1.) Wall Street Heliport
Made famous by films like Wall Street and The Thomas Crown affair, the Wall Street Heliport is also the primary landing site for Marine One when The President of the United States visits the city. Even without a VIP guest security is fairly tight, but you can get a great view of it from the water, without a pat-down from TSA.
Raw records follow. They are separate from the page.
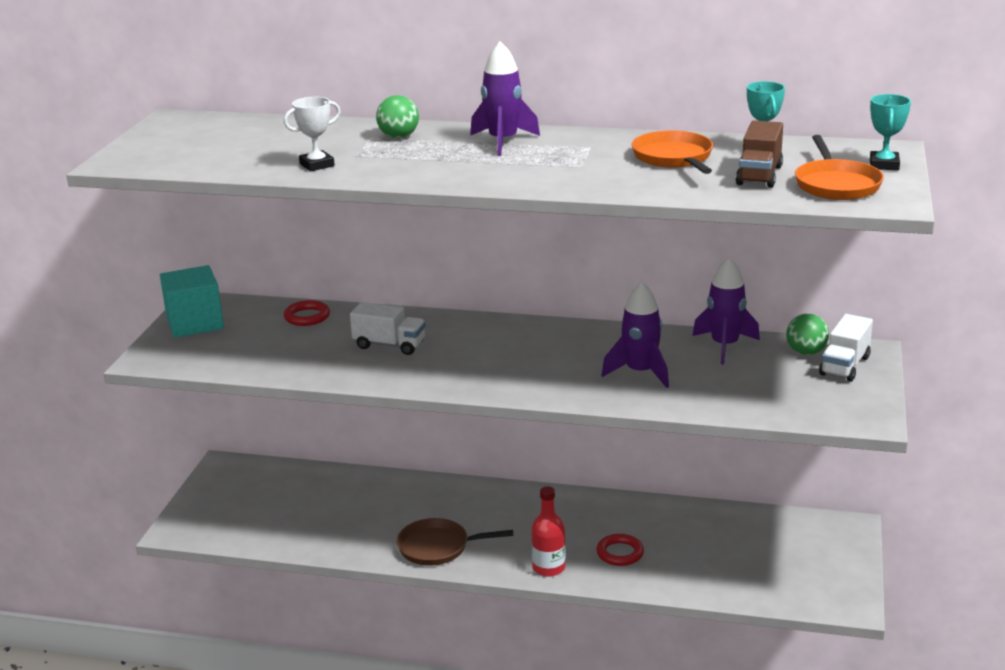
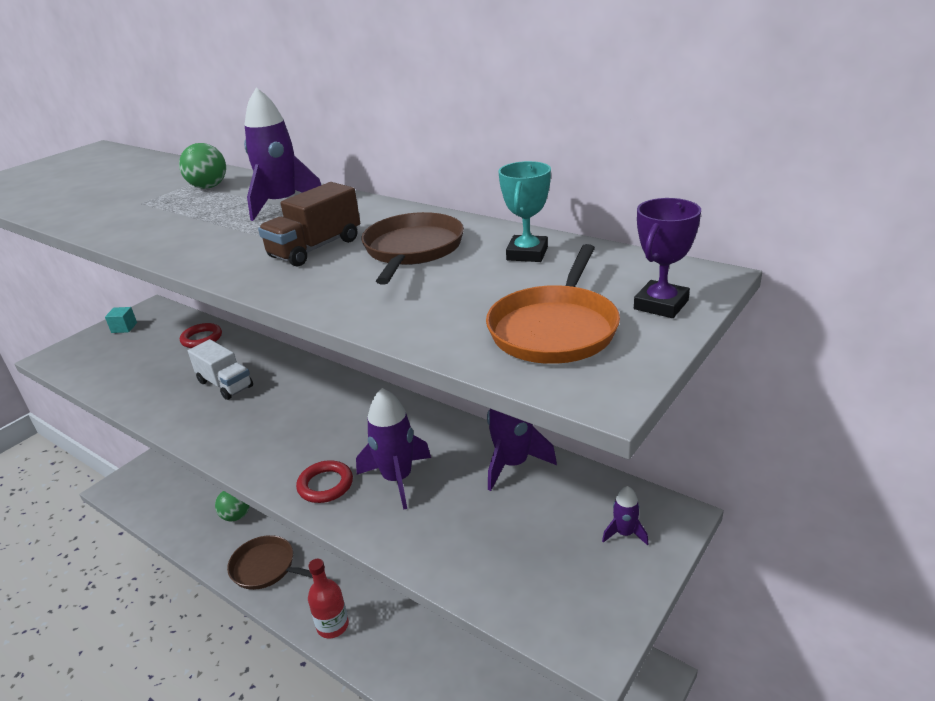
camera: 25 degrees right, 5 degrees up
(195, 323) = (124, 328): turquoise cube -> turquoise cube, size x0.45
(317, 165) = (94, 209): white trophy -> none
(620, 553) = (405, 630): red ring -> red ring (325, 485)
(673, 158) = (412, 249): orange pan -> brown pan
(759, 175) = (473, 294): brown truck -> brown truck (315, 248)
(806, 352) = (594, 498): green ball -> green ball (236, 516)
(844, 366) = (624, 533): white truck -> purple rocket
(884, 165) = (661, 305): turquoise trophy -> purple trophy

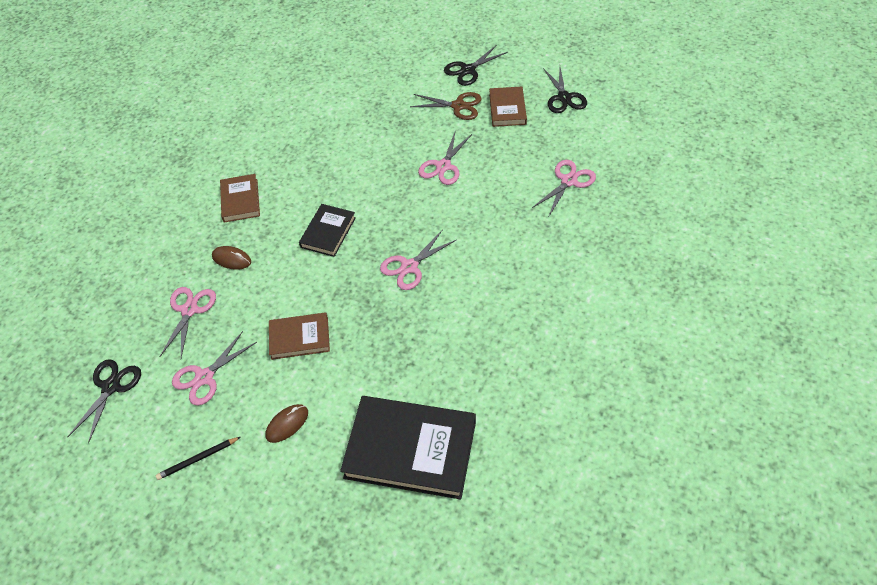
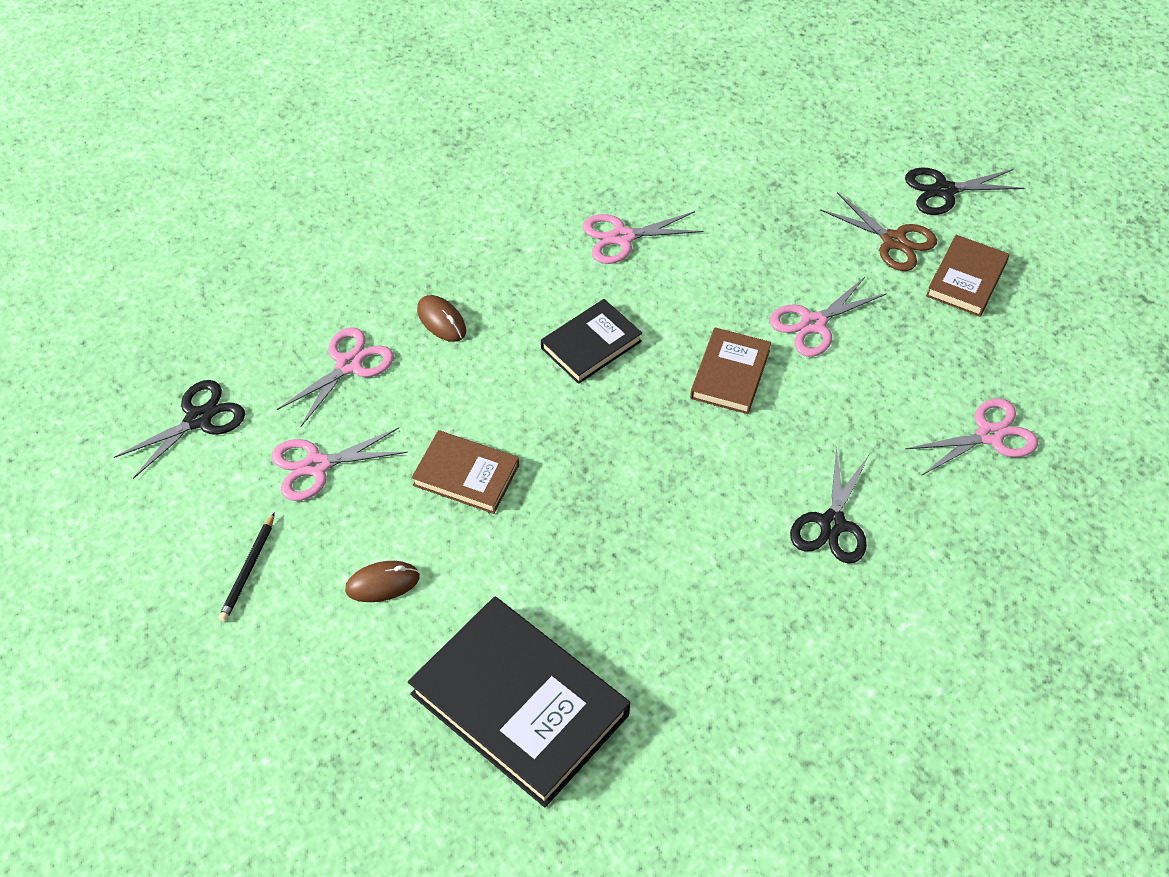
camera: 25 degrees right, 0 degrees up
(198, 459) = (248, 569): black pencil -> black pencil turned 75 degrees counterclockwise
(240, 200) = (500, 242): brown book -> brown book (730, 374)
(409, 267) = (673, 449): pink scissors -> pink scissors (622, 237)
(564, 98) = (1068, 301): black scissors -> black scissors (832, 524)

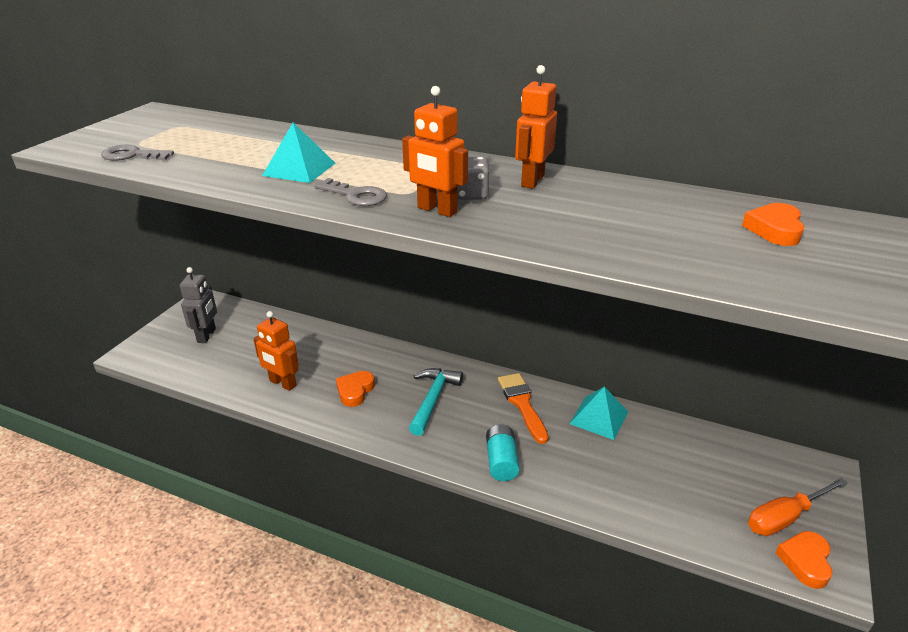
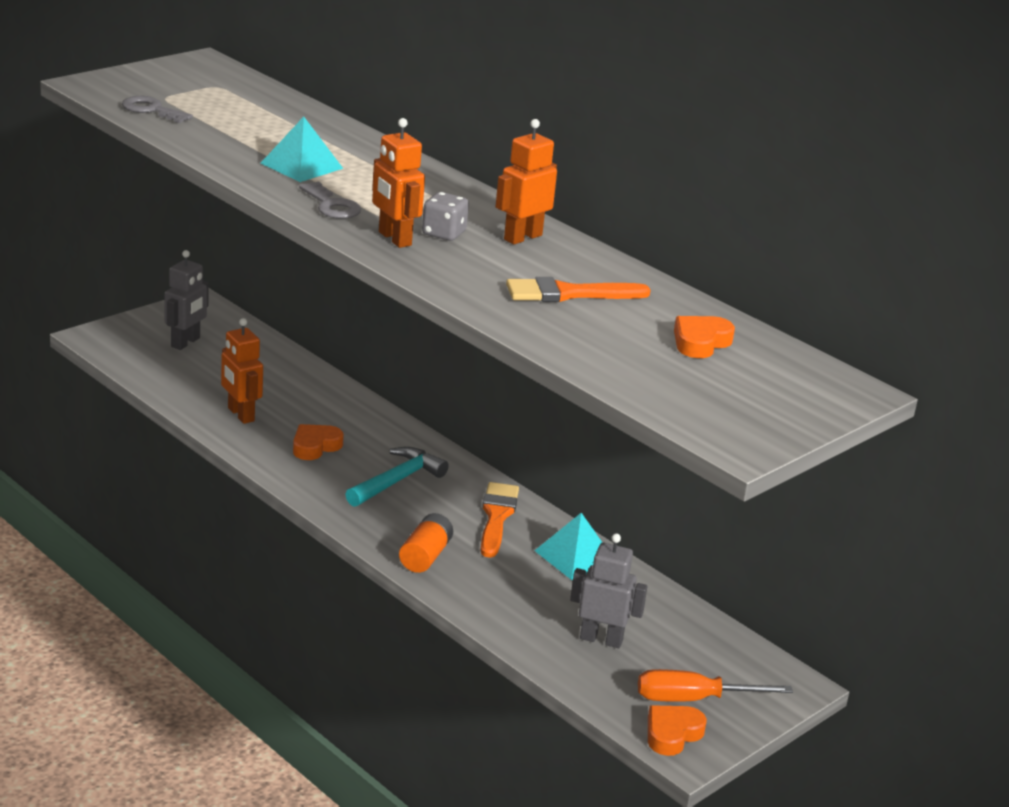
camera: 20 degrees right, 5 degrees down
(501, 461) = (425, 556): turquoise battery -> orange battery
(626, 218) = (568, 293): none -> orange brush
(679, 487) = (601, 639): none -> grey robot

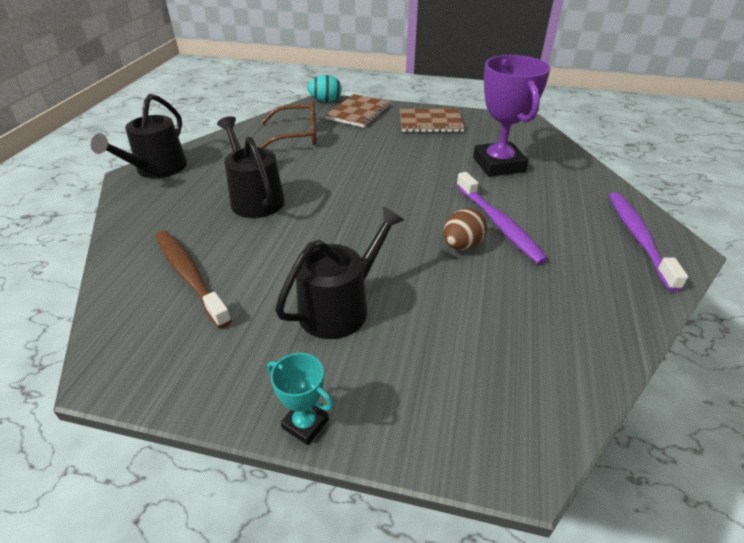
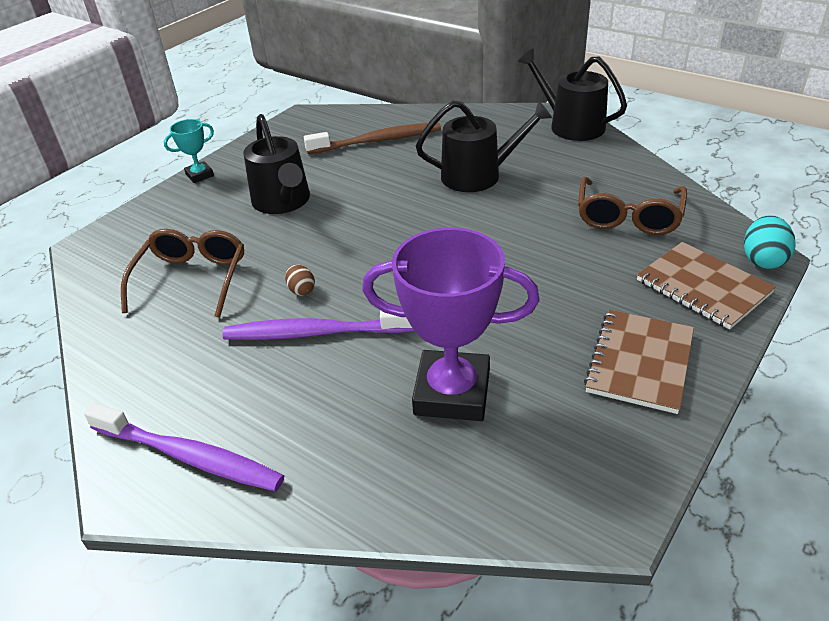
camera: 115 degrees right, 0 degrees up
(462, 245) = (301, 290): brown egg -> brown egg, size x0.61
(498, 320) = (192, 279): none -> brown glasses

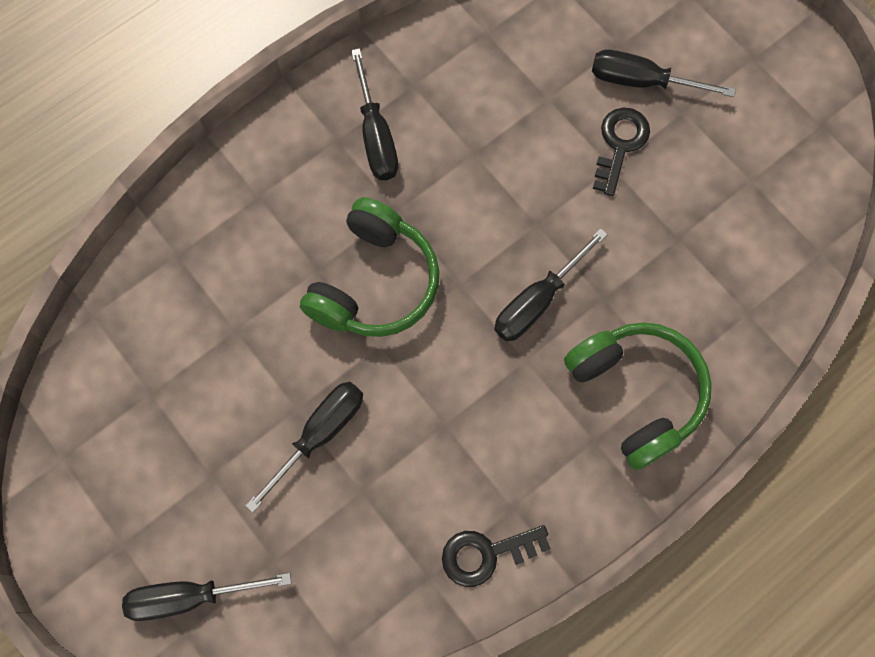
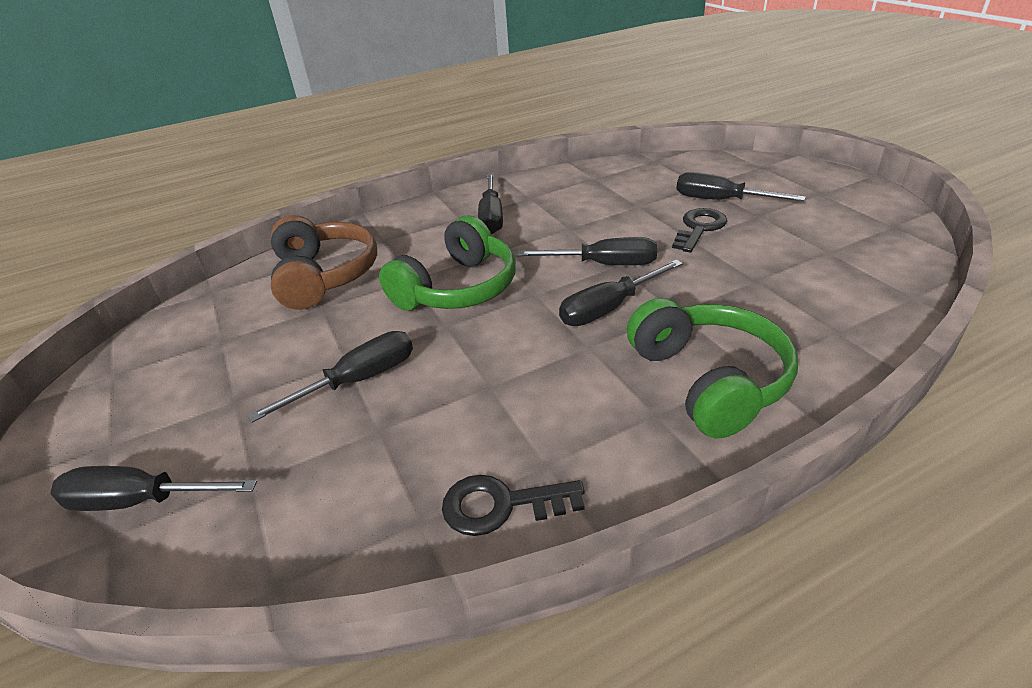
camera: 15 degrees right, 35 degrees down
(214, 274) = (324, 276): none -> brown headphones
(523, 224) = (604, 264): none -> black screwdriver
2.) The Little Red Lighthouse and the Great Gray (George Washington) Bridge
If you’ve ever read the classic children’s book The Little Red Lighthouse and the Great Gray Bridge by Hildegarde H. Swift and Lynd Ward, you might be surprised to learn that both actually exist! While you can access the lighthouse (and the bridge, obviously) by land, it’s not easy, and sailing under the bridge brings a whole new perspective of the huge scale of this Progressive Era public works project. It’s a great destination for those visitors who need a break from the energy of downtown.
3. Hudson Yards
Photo: Garret Zigler via Flikr
This massive new cluster of skyscrapers off 34th St. on Manhattan’s West Side is built literally on top of still-working rail lines. Sure, you can wait in line to take a stroll on “Vessel,” the gilded, mile-long stairway sculpture at the center of the complex, or you can sail by, take all the pictures you want, and not waste half an hour accidentally waiting in line for the MegaBus to Philly, which boards just a block away.
4. Tribute in Light
Every year, on the anniversary of September 11, the 9/11 Memorial and Museum shines 88 searchlights in two vertical columns as an act of remembrance of the Twin Towers of the World Trade Center. While on a clear night the lights are visible from over 60 miles away, there’s a reflective solemnity that comes from seeing the display while quietly sailing along the shore of Lower Manhattan on the Hudson River.
5.) Manhattan Skyline
Photo: Juan Rubiano via Flikr
When you first get dropped in the middle of Manhattan, it’s easy to feel like a rat in a maze. It’s hard to get a sense of the scale—the grandeur—of our city. That grandeur is easy to see from the water. From there, you can see every sky scraper that megalomaniacal 20th Century corporate kingpins erected to dominate the skyline the way they’d dominated the market. Contrast these with the modern supertall luxury buildings like 432 Park Ave. which, when it sold, was the most expensive residential real estate in the world. But the cumulative effect is more than a bunch of shiny shrines to corporate aspiration, it’s a marvel of human striving, ambition, and ingenuity. And it’s a perspective that’s only possible when you take a step back.
6.) Statue of Liberty
No trip to the city—some would say the country—would be complete without seeing one of the most famous statues in the world. While you can take a ferry to Liberty Island to see this American icon, you’ll be so close you’ll basically be looking up Lady Liberty’s robe. For the best view, cruise by on a boat just as the sun’s setting behind the statue in the west. We make this trip dozens of times every summer, and the view never gets old.